◆ Exercise aim
Transcribe the part of the passage below on Rhiannon Giddens and Guy Davis, starting at "Charlie Bermant caught" and ending at "in my top 5.".

◆ Supplied passage
═══

I was fortunate to catch Rhiannon Giddens twice this summer: once in a workshop setting and then later on Mountain Stage. As with some years past, she led workshops at the Augusta Heritage Festival in Elkins, West Virginia. She was the model of patience and grace. Giddens is also working on a new album, one that will be "80 percent originals." From my listening, it seems the album's core will be on our nation's history of slavery and how it has affected us. The thesis is that, until we acknowledge, accept, and fully understand our history, we will not be able to progess. Based on the new songs she shared, I am very excited. Often the best lessons come through the arts, not lectures.
Charlie Bermant caught the way-underrated Guy Davis. In addition to being a great bluesman, Davis is constantly overlooked as doing one of the great Dylan covers. There are a lot of lists out there of best Dylan covers, most notably Paste's list of 50, and Davis is not mentioned anywhere. He gets inside "What's a Sweetheart Like You" as if he had written it himself, as if he had lived it. If you don't believe me, check it out on 2001's A Nod to Bob. Easily in my top 5.

═══

◆ Data shown

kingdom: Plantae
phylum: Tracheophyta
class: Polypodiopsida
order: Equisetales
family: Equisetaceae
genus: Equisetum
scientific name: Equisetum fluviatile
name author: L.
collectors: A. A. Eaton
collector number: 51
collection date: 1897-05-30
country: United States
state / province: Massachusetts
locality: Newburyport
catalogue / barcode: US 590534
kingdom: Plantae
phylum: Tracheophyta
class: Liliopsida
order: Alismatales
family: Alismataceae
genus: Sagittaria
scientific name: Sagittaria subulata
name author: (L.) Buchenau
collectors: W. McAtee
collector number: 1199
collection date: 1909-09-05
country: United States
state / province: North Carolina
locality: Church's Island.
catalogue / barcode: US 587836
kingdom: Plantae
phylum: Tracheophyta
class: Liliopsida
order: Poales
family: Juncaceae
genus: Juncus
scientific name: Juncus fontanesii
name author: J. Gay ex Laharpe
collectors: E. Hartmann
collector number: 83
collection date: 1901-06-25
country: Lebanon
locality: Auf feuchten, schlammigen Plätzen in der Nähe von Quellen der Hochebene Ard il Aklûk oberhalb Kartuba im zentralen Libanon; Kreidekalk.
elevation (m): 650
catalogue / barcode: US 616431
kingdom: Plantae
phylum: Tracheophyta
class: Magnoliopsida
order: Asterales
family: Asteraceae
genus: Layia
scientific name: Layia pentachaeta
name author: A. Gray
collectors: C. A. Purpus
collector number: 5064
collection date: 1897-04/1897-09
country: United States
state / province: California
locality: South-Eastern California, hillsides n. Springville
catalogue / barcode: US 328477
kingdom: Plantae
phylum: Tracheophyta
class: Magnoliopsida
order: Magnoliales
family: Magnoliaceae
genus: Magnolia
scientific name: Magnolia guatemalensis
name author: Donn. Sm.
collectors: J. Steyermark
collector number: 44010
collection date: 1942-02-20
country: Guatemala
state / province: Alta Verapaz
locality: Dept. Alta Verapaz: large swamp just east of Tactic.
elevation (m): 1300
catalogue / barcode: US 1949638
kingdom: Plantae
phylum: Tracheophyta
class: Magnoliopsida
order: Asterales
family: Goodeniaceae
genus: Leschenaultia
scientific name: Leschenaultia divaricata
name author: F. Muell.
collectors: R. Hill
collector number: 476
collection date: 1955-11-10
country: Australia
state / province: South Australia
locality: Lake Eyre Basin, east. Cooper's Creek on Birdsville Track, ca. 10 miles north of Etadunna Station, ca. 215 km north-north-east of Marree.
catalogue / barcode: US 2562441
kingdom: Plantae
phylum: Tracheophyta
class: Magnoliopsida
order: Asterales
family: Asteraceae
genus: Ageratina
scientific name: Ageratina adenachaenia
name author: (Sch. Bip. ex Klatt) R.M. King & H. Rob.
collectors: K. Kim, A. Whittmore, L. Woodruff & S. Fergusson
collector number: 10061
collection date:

═══

◆ Result
Charlie Bermant caught the way-underrated Guy Davis. In addition to being a great bluesman, Davis is constantly overlooked as doing one of the great Dylan covers. There are a lot of lists out there of best Dylan covers, most notably Paste's list of 50, and Davis is not mentioned anywhere. He gets inside "What's a Sweetheart Like You" as if he had written it himself, as if he had lived it. If you don't believe me, check it out on 2001's A Nod to Bob. Easily in my top 5.